The gunman gained entry into the home-based radio station of provincial news broadcaster Juan Jumalon by pretending to be a listener. He then shot him twice during a live morning broadcast in Calamba town in Misamis Occidental province, police said.
The attacker snatched the victim's gold necklace before fleeing with a companion, who waited outside Jumalon's house, onboard a motorcycle, police said. An investigation was underway to identify the gunman and establish if the attack was work-related.
The Philippines has long been regarded as one of the most dangerous places for journalists in the world.
President Ferdinand Marcos Jr. strongly condemned the shooting and said he ordered the national police to track down, arrest and prosecute the killers.
"Attacks on journalists will not be tolerated in our democracy and those who threaten the freedom of the press will face the full consequences of their actions," Marcos said in a statement.

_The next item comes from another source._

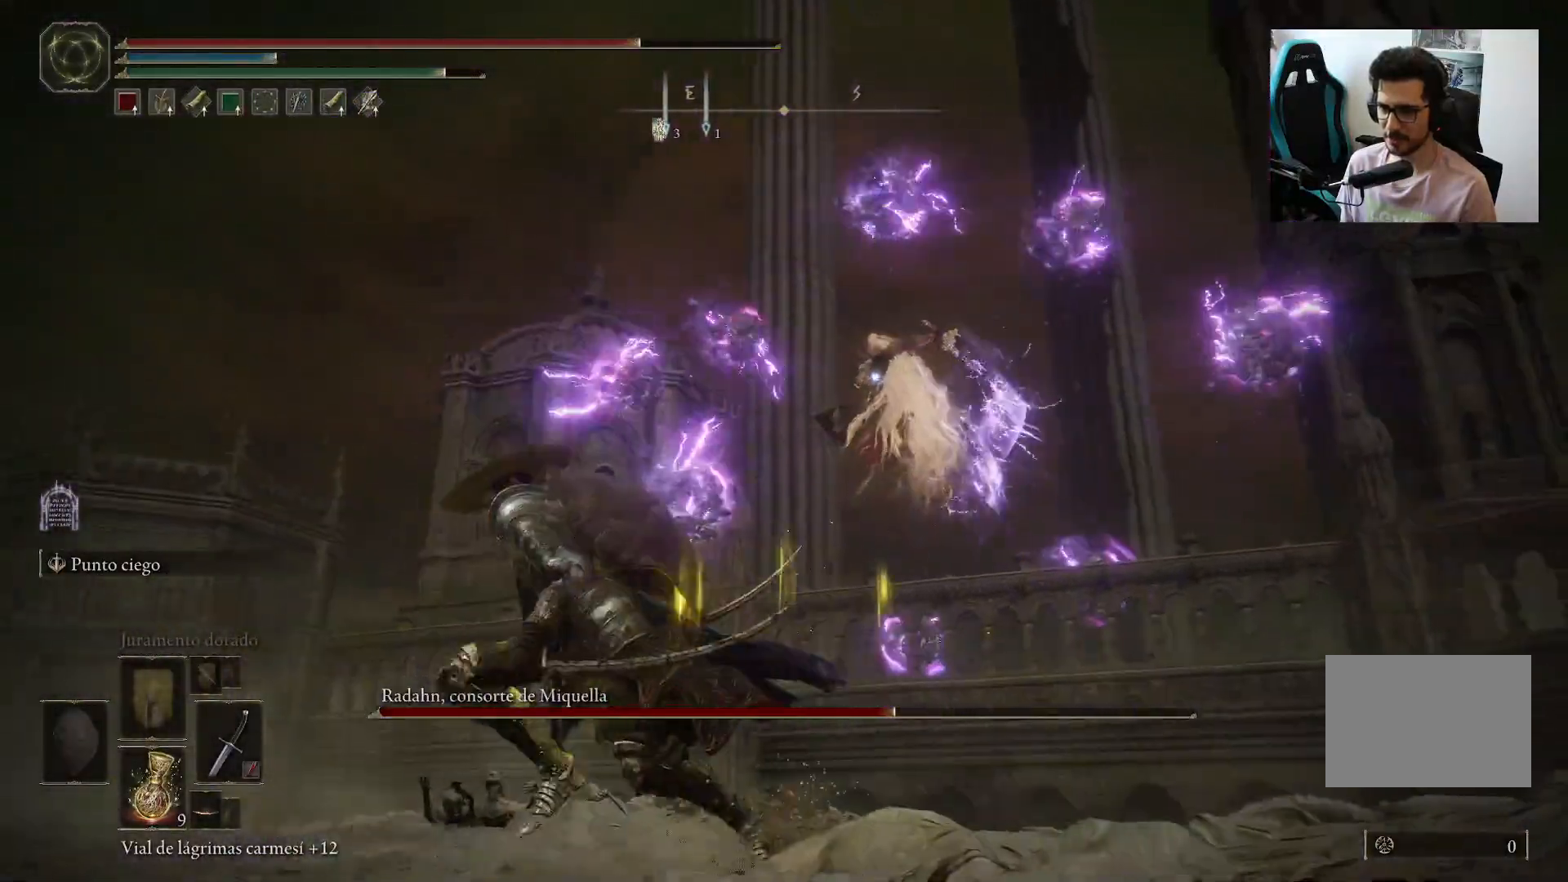
{"buttons": ["B"], "left_stick": "down-left", "right_stick": "center", "events": []}
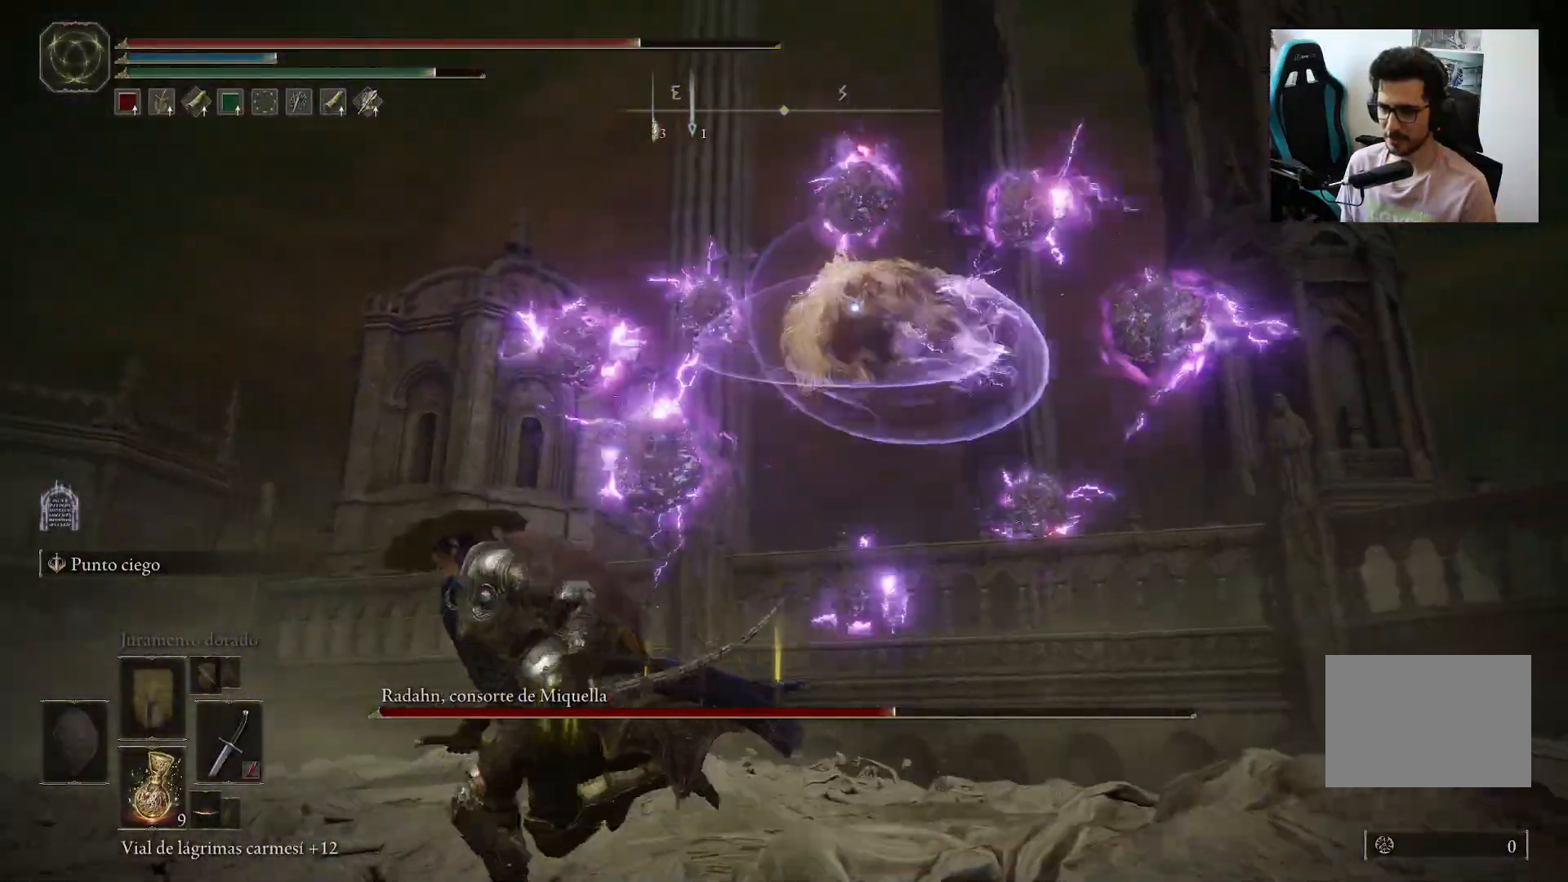
{"buttons": ["B"], "left_stick": "down-left", "right_stick": "center", "events": []}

The National Union of Journalists of the Philippines, a press freedom watchdog, said Jumalon was the 199th journalist to be killed in the country since 1986, when democracy returned after a "People Power" uprising toppled dictator Ferdinand Marcos, the father of the current president, and forced him and his family into U.S. exile.
"The attack is even more condemnable since it happened at Jumalon's own home, which also served as the radio station," the watchdog said.
A video of the attack shows the bespectacled Jumalon, 57, pausing and looking upward at something away from the camera before two shots rang out. He slumped back bloodied in his chair as a background music played on. He was pronounced dead on the way to a hospital.
The attacker was not seen on the Facebook livestream but police said they were checking if security cameras installed in the house and at his neighbors recorded anything.
In 2009, members of a powerful political clan and their associates gunned down 58 people, including 32 media workers, in a brazen execution-style attack in southern Maguindanao province. It was the deadliest single attack on journalists in recent history.
While the mass killing was later linked to a violent electoral rivalry common in many rural areas, it also showcased the threats faced by journalists in the Philippines. A surfeit of unlicensed guns and private armies controlled by powerful clans and weak law enforcement in rural regions are among the security concerns journalists face in the poverty-stricken Southeast Asian country.